Key congestion control algorithms:
- Slow Start: At the beginning, TCP doesn’t know the available bandwidth. It starts with a congestion window (cwnd) of 1 MSS and doubles every RTT. This exponential growth continues until packet loss occurs or a threshold is reached.
- Congestion Avoidance: Once threshold is reached, cwnd increases linearly instead of exponentially, to avoid flooding the network.
- Fast Retransmit: If three duplicate ACKs are received, the sender immediately retransmits the missing segment.
- Fast Recovery: Instead of dropping cwnd drastically, TCP reduces it moderately and continues in congestion avoidance, avoiding a complete restart.
- ECN (Explicit Congestion Notification): With ECE and CWR flags, routers can signal congestion before dropping packets.
So while window size prevents overwhelming the receiver, congestion control prevents overwhelming the network path.
👉 Interview delivery: “TCP not only uses advertised window size for flow control but also congestion control algorithms like Slow Start, Congestion Avoidance, Fast Retransmit, and ECN to adapt to network conditions.”
19) What is the difference between TCP and UDP?
This is a fundamental question, but at CCIE-level you must go beyond basics.
- TCP:
- Connection-oriented (3-way handshake).
- Reliable (retransmissions, acknowledgments, sequence numbers).
- Ordered delivery.
- Flow control and congestion control.
- Larger header (20–60 bytes).
- Use cases: HTTP/HTTPS, FTP, SMTP, SSH, Telnet — where accuracy matters.
- UDP:
- Connectionless (no handshake).
- Unreliable (no retransmissions or acknowledgments).
- No ordering guarantee.
- No congestion or flow control (application must handle).
- Small header (8 bytes).
- Use cases: DNS, DHCP, VoIP, video streaming, online gaming — where speed matters more than reliability.
👉 Interview delivery: “TCP is reliable, ordered, connection-oriented, and heavy.
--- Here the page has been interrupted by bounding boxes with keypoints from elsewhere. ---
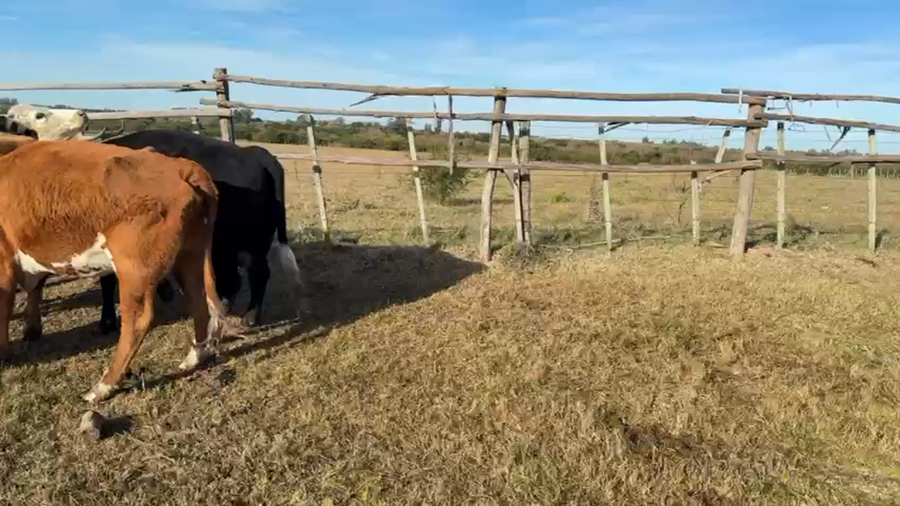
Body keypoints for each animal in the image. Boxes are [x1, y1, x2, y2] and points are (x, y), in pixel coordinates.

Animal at [0, 139, 238, 403]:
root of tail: (182, 167)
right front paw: (31, 331)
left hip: (134, 268)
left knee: (137, 321)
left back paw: (103, 387)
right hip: (189, 256)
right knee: (198, 301)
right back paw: (194, 358)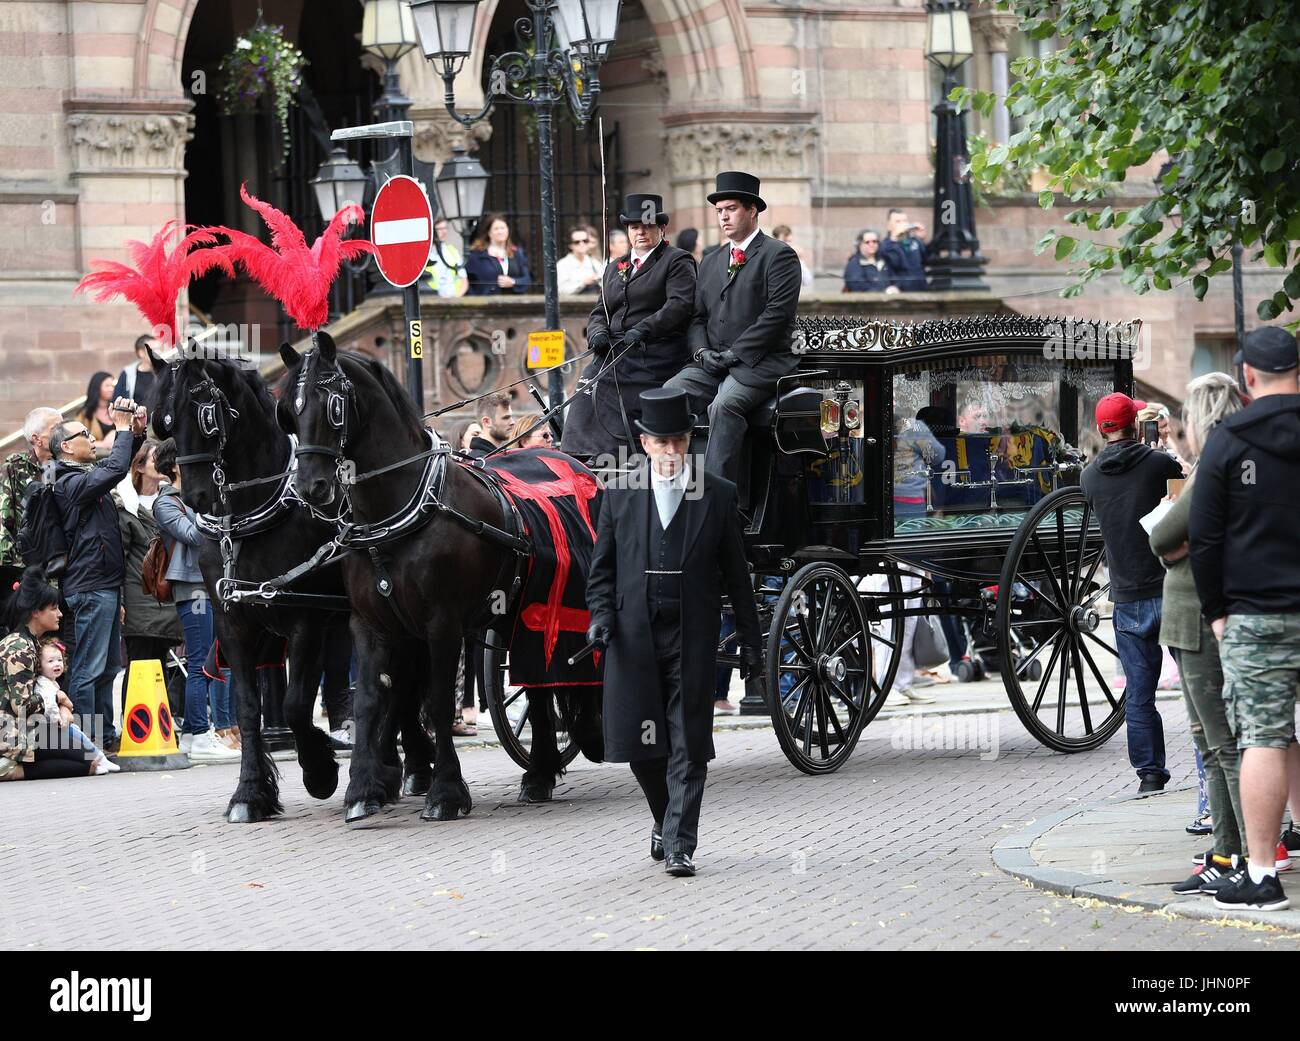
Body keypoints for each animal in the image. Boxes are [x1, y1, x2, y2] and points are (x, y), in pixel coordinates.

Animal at [150, 348, 436, 821]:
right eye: (165, 420)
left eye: (206, 414)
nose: (194, 498)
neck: (250, 519)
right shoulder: (232, 621)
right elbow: (248, 707)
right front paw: (250, 793)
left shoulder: (306, 617)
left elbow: (295, 704)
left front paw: (319, 769)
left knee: (400, 682)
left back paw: (401, 766)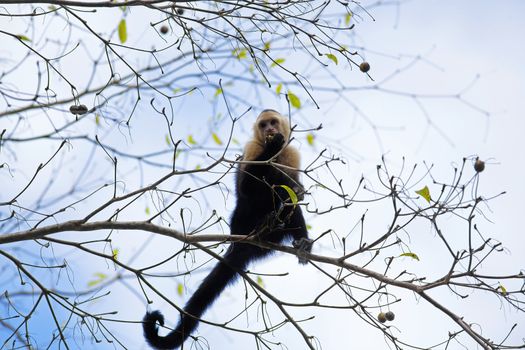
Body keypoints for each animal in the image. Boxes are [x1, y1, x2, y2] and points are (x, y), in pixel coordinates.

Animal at [143, 108, 312, 348]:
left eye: (273, 122)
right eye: (263, 125)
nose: (270, 130)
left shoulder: (291, 153)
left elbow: (293, 186)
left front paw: (295, 188)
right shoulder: (253, 148)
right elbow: (247, 187)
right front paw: (272, 151)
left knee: (291, 206)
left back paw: (301, 241)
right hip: (240, 223)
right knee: (255, 198)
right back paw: (265, 222)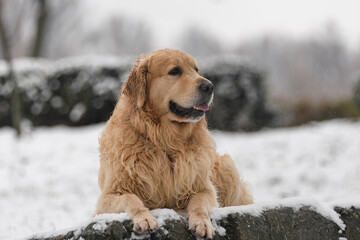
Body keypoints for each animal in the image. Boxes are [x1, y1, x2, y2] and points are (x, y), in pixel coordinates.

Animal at [95, 48, 253, 238]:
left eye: (196, 70)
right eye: (174, 71)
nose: (209, 86)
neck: (166, 140)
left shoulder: (204, 188)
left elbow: (199, 201)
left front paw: (201, 222)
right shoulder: (107, 197)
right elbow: (130, 198)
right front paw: (144, 218)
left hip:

UDP is unreliable, unordered, connectionless, and light. TCP is used when accuracy is critical, UDP is used when speed and low latency are critical.”
20) Explain TCP Slow Start and TCP Fast Open.
These are advanced features of TCP.
- TCP Slow Start: When a new connection begins, TCP doesn’t know the available bandwidth. So it starts with a small congestion window (cwnd = 1 MSS). For every ACK received, cwnd doubles. This exponential growth continues until it reaches a threshold (ssthresh). Beyond that, it grows linearly (Congestion Avoidance). If loss occurs, cwnd shrinks and the process restarts. This protects the network from being flooded by new connections.
- TCP Fast Open (RFC 7413): This is a modern optimization. Normally, a 3-way handshake requires one RTT before data can flow. With Fast Open, the client can include application data in the SYN packet if it already has a cookie from a previous connection. The server can process this immediately, saving one RTT. This is especially valuable in HTTPS where many short connections are opened.
👉 Interview delivery: “Slow Start is a congestion control algorithm where cwnd grows exponentially until threshold, then linearly. Fast Open allows sending data in the first SYN using a cookie, reducing latency by one RTT.”